# [mlpack-git] (blog) master: Removes LaTeX math to try to solve bug (03533a8)

gitdub at mlpack.org gitdub at mlpack.org
Sat Aug 20 15:04:35 EDT 2016

Repository : https://github.com/mlpack/blog
On branch  : master

>---------------------------------------------------------------

commit 03533a8715eca529e729501a80605dd8f034f1ed
Author: mentekid <mentekid at gmail.com>
Date:   Sat Aug 20 20:04:35 2016 +0100

Removes LaTeX math to try to solve bug

>---------------------------------------------------------------

03533a8715eca529e729501a80605dd8f034f1ed
content/blog/YannisFinal.md | 4 ++--
1 file changed, 2 insertions(+), 2 deletions(-)

diff --git a/content/blog/YannisFinal.md b/content/blog/YannisFinal.md
index c5c64cd..26784e3 100644
--- a/content/blog/YannisFinal.md
+++ b/content/blog/YannisFinal.md
@@ -40,9 +40,9 @@ These three Pull Requests increased LSH testing coverage significantly.

Before moving to the main course (I'm looking at you, Multiprobe LSH), I want to focus on two Pull Requests that I think are important optimizations to the LSH module.

-The first one, [Pull Request 623][623], tries to reduce the memory footprint of LSHSearch::ReturnIndicesFromTable(). The original implementation would allocate N spaces for the N points, set them all to 0, then mark the points that were in the same hash bucket as a query and only keep those indices to create the candidate set. The complexity of that was $\mathcal{O}(N)$. Instead, we could simply take note of the indices of all the points we find, and only keep the unique ones. Unique runs in $\mathcal{O}(M log M)$, but if M is significantly smaller than N, we reduce both the memory used and the time needed.
+The first one, [Pull Request 623][623], tries to reduce the memory footprint of LSHSearch::ReturnIndicesFromTable(). The original implementation would allocate N spaces for the N points, set them all to 0, then mark the points that were in the same hash bucket as a query and only keep those indices to create the candidate set. The complexity of that was O(N). Instead, we could simply take note of the indices of all the points we find, and only keep the unique ones.

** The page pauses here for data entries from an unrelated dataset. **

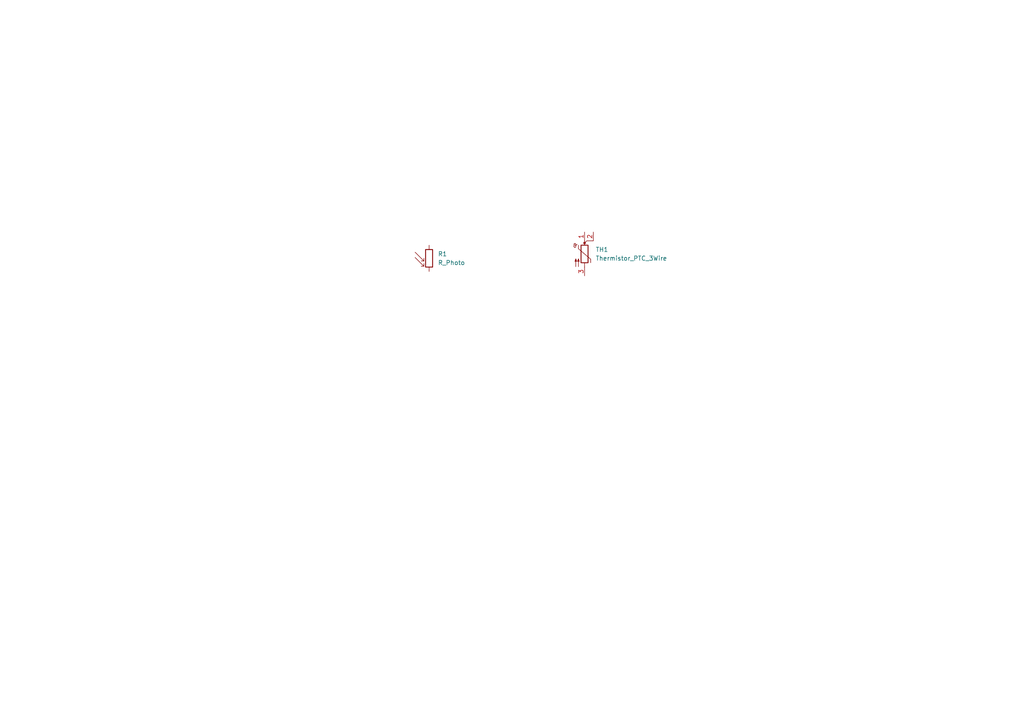
<source format=kicad_sch>
(kicad_sch (version 20230121) (generator eeschema)

  (uuid a8dbdfc5-cdd9-4c20-bc49-2bfb42aeca1b)

  (paper "A4")

  


  (symbol (lib_id "Device:R_Photo") (at 124.46 74.93 0) (unit 1)
    (in_bom yes) (on_board yes) (dnp no) (fields_autoplaced)
    (uuid 46794e98-5e23-461b-8145-a29e90da5588)
    (property "Reference" "R1" (at 127 73.66 0)
      (effects (font (size 1.27 1.27)) (justify left))
    )
    (property "Value" "R_Photo" (at 127 76.2 0)
      (effects (font (size 1.27 1.27)) (justify left))
    )
    (property "Footprint" "" (at 125.73 81.28 90)
      (effects (font (size 1.27 1.27)) (justify left) hide)
    )
    (property "Datasheet" "~" (at 124.46 76.2 0)
      (effects (font (size 1.27 1.27)) hide)
    )
    (pin "1" (uuid b9f3da9a-c0aa-46d1-b65b-425e0da797a3))
    (pin "2" (uuid e76c135b-76e8-4434-bb38-b44d7a2447d9))
    (instances
      (project "Untitled"
        (path "/a8dbdfc5-cdd9-4c20-bc49-2bfb42aeca1b"
          (reference "R1") (unit 1)
        )
      )
    )
  )

  (symbol (lib_id "Device:Thermistor_PTC_3Wire") (at 169.545 73.66 0) (unit 1)
    (in_bom yes) (on_board yes) (dnp no) (fields_autoplaced)
    (uuid 852151e6-e6bb-40da-92b1-a54a83d5aa39)
    (property "Reference" "TH1" (at 172.72 72.39 0)
      (effects (font (size 1.27 1.27)) (justify left))
    )
    (property "Value" "Thermistor_PTC_3Wire" (at 172.72 74.93 0)
      (effects (font (size 1.27 1.27)) (justify left))
    )
    (property "Footprint" "" (at 169.545 72.39 0)
      (effects (font (size 1.27 1.27)) hide)
    )
    (property "Datasheet" "~" (at 169.545 72.39 0)
      (effects (font (size 1.27 1.27)) hide)
    )
    (pin "1" (uuid d373460a-fdb9-47d2-a782-c2487657489a))
    (pin "2" (uuid eb62c659-a240-41cb-a7bd-44efedc20d82))
    (pin "3" (uuid f2b432a4-e3ef-435b-8690-e575731086f0))
    (instances
      (project "Untitled"
        (path "/a8dbdfc5-cdd9-4c20-bc49-2bfb42aeca1b"
          (reference "TH1") (unit 1)
        )
      )
    )
  )

  (sheet_instances
    (path "/" (page "1"))
  )
)

</source>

Unique runs in O(MlogM), but if M is significantly smaller than N, we reduce both the memory used and the time needed.

-To find the sweet spot between M and N, we did extensive tuning with a number of datasets, and allowed our implementation to pick either the $\mathcal{O}(N)$ or $\mathcal{O}(MlogM)$ method for each point individually.
+To find the sweet spot between M and N, we did extensive tuning with a number of datasets, and allowed our implementation to pick either the O(N) or O(MlogM) method for each point individually.

The second optimization, summarized in [Pull Request 675][675] was made mainly by Ryan, based on our observation that the second-level hash table implementation was too heavy. What the previous implementation did was allocate a secondHashSize x bucketSize armadillo matrix, with each row corresponding to the key for hash value i. The first bucketSize points hashed to each value were kept, and the rest were discarded. Then, the hash table was condensed.